> **Task item**:
Reproduce the text of every record below word for word, leaving out the pictures.

> **Data for analysis**:
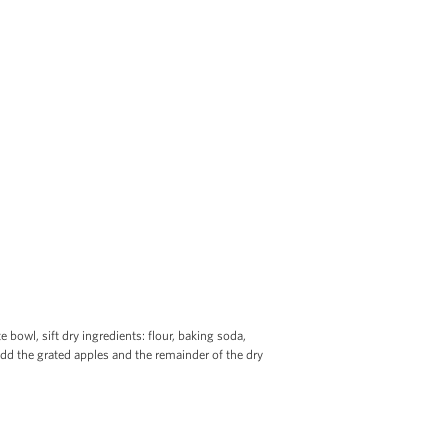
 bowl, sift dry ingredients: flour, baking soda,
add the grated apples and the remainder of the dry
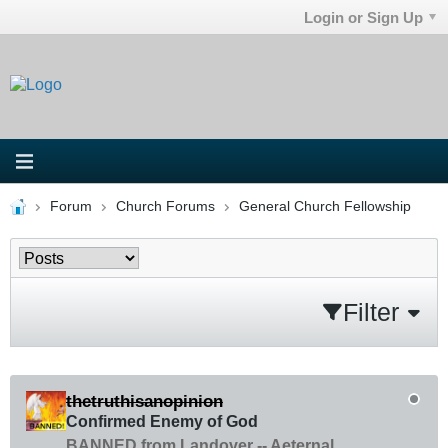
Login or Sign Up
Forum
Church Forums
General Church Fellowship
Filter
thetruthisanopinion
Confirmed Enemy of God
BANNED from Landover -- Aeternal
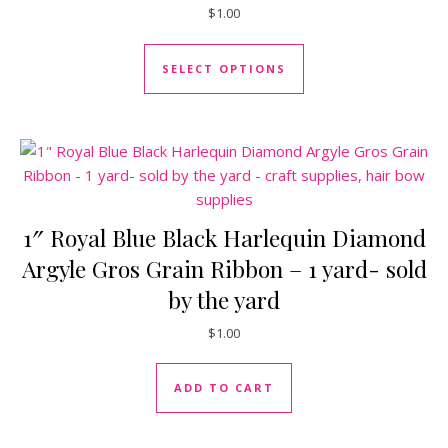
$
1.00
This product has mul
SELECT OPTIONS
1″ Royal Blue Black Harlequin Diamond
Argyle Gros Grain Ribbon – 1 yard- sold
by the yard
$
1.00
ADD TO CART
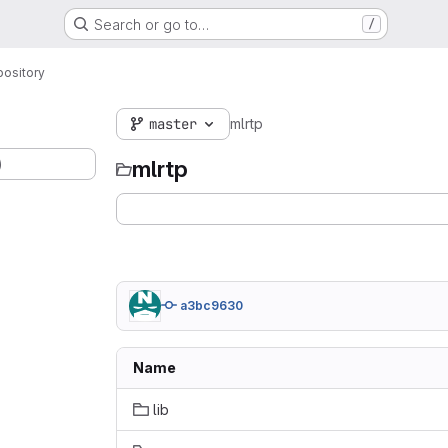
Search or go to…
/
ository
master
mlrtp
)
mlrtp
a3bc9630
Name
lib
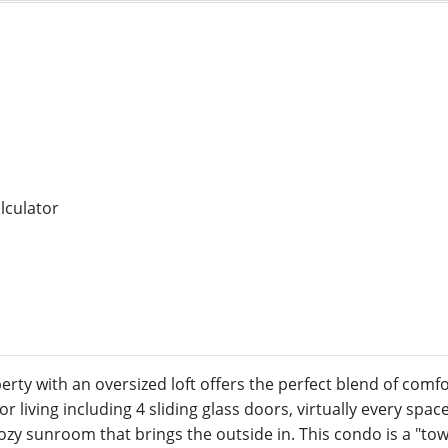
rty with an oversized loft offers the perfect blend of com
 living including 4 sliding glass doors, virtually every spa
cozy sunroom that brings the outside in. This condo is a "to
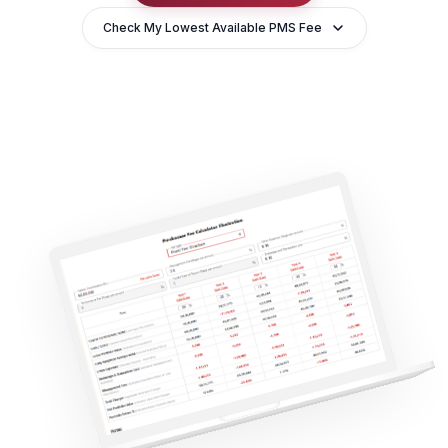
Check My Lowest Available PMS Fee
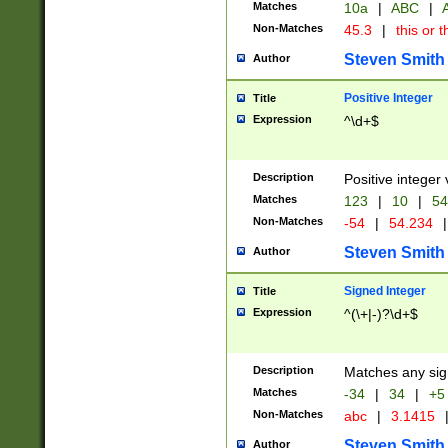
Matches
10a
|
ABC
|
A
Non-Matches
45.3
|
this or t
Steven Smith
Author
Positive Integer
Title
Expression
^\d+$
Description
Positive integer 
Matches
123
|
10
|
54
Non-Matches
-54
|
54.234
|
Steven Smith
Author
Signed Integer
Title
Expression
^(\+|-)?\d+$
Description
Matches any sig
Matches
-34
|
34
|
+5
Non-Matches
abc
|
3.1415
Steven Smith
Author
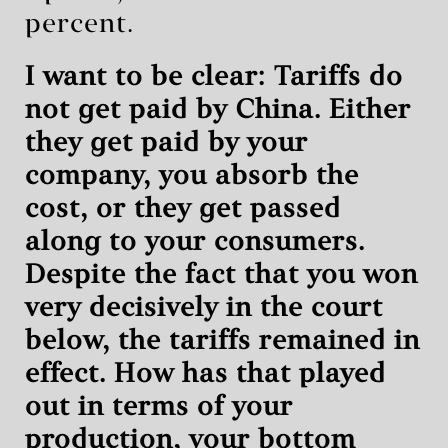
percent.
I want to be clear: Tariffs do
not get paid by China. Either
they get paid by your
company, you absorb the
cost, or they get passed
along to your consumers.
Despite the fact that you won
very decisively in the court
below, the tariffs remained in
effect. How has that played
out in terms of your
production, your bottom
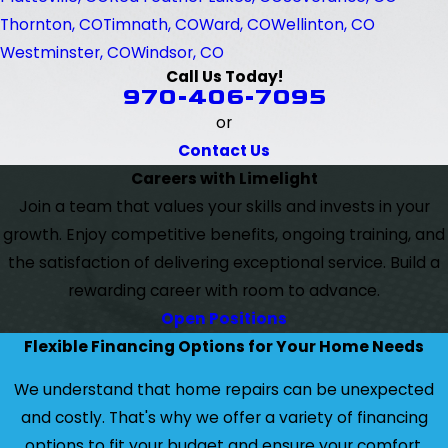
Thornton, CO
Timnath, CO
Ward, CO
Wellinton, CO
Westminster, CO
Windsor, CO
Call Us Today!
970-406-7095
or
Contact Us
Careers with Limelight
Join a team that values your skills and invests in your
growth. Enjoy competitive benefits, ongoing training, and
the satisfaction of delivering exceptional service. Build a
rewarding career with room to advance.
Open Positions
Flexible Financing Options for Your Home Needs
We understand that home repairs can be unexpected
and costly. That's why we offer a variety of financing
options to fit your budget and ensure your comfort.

> **Response to this exercise**:
 bowl, sift dry ingredients: flour, baking soda,
add the grated apples and the remainder of the dry
Login or Sign Up
Forum
Church Forums
General Church Fellowship
Filter
thetruthisanopinion
Confirmed Enemy of God
BANNED from Landover -- Aeternal
$
1.00
This product has mul
SELECT OPTIONS
1″ Royal Blue Black Harlequin Diamond
Argyle Gros Grain Ribbon – 1 yard- sold
by the yard
$
1.00
ADD TO CART
Search or go to…
/
ository
master
mlrtp
)
mlrtp
a3bc9630
Name
lib
rty with an oversized loft offers the perfect blend of com
 living including 4 sliding glass doors, virtually every spa
cozy sunroom that brings the outside in. This condo is a "to
Check My Lowest Available PMS Fee
Matches
10a
|
ABC
|
A
Non-Matches
45.3
|
this or t
Steven Smith
Author
Positive Integer
Title
Expression
^\d+$
Description
Positive integer 
Matches
123
|
10
|
54
Non-Matches
-54
|
54.234
|
Steven Smith
Author
Signed Integer
Title
Expression
^(\+|-)?\d+$
Description
Matches any sig
Matches
-34
|
34
|
+5
Non-Matches
abc
|
3.1415
Steven Smith
Author
percent.
I want to be clear: Tariffs do
not get paid by China. Either
they get paid by your
company, you absorb the
cost, or they get passed
along to your consumers.
Despite the fact that you won
very decisively in the court
below, the tariffs remained in
effect. How has that played
out in terms of your
production, your bottom
Thornton, CO
Timnath, CO
Ward, CO
Wellinton, CO
Westminster, CO
Windsor, CO
Call Us Today!
970-406-7095
or
Contact Us
Careers with Limelight
Join a team that values your skills and invests in your
growth. Enjoy competitive benefits, ongoing training, and
the satisfaction of delivering exceptional service. Build a
rewarding career with room to advance.
Open Positions
Flexible Financing Options for Your Home Needs
We understand that home repairs can be unexpected
and costly. That's why we offer a variety of financing
options to fit your budget and ensure your comfort.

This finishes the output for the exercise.